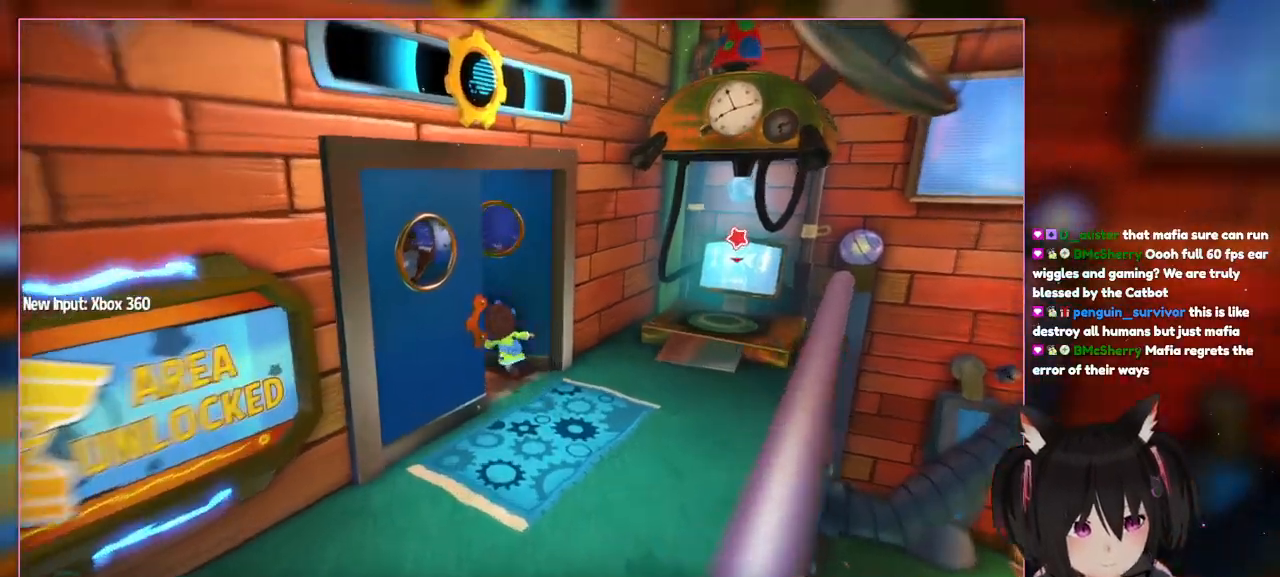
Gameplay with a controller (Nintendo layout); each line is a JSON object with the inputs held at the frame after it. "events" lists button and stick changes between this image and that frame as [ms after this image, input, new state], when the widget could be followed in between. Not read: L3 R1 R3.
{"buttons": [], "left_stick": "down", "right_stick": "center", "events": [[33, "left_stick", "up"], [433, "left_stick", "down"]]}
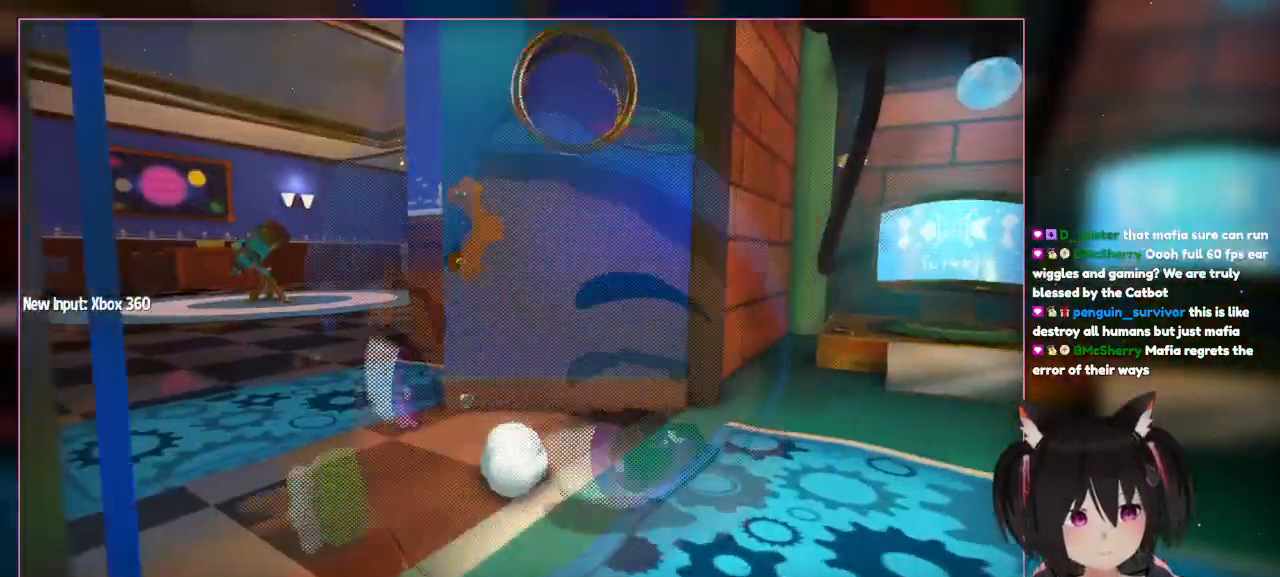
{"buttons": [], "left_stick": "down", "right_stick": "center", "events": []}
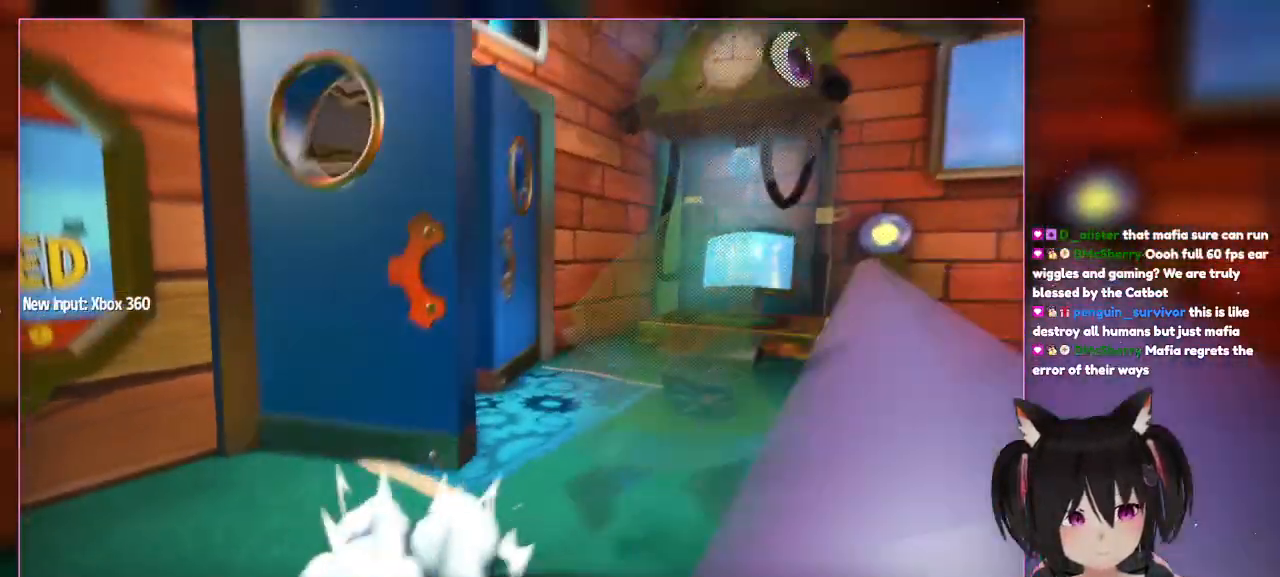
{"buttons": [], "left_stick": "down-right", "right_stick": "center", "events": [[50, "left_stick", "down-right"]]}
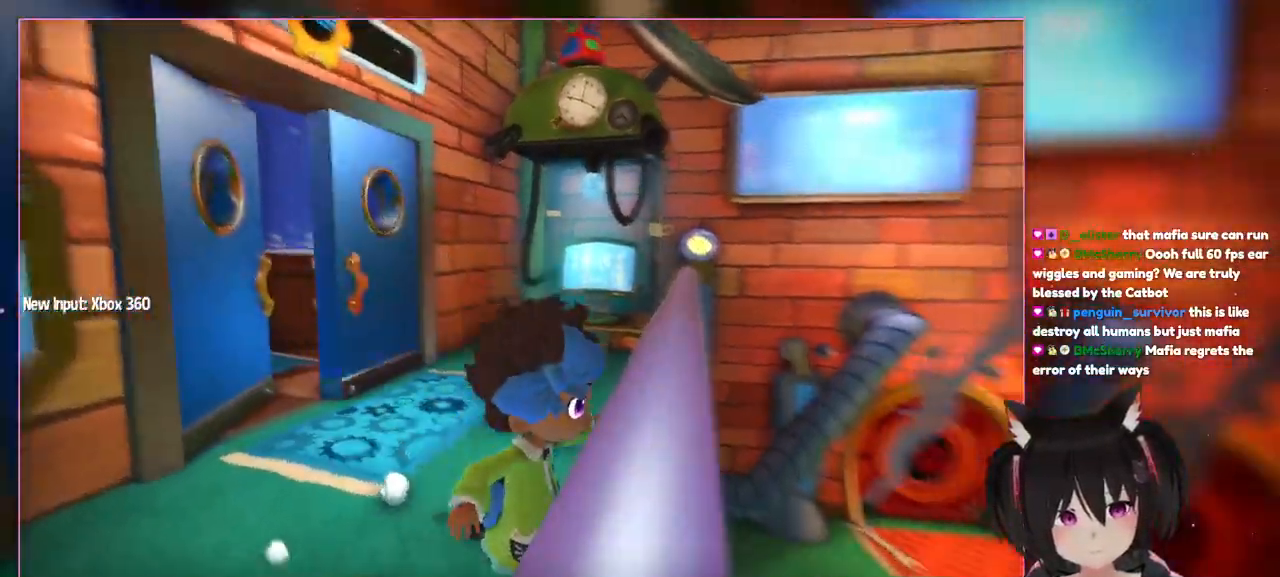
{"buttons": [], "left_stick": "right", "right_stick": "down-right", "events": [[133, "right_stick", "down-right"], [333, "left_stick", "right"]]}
+ + +
Exercise prompt: Before answering, check every line of the records for the string "down", then state how many lines have it, with the number only.

Response to the task: 4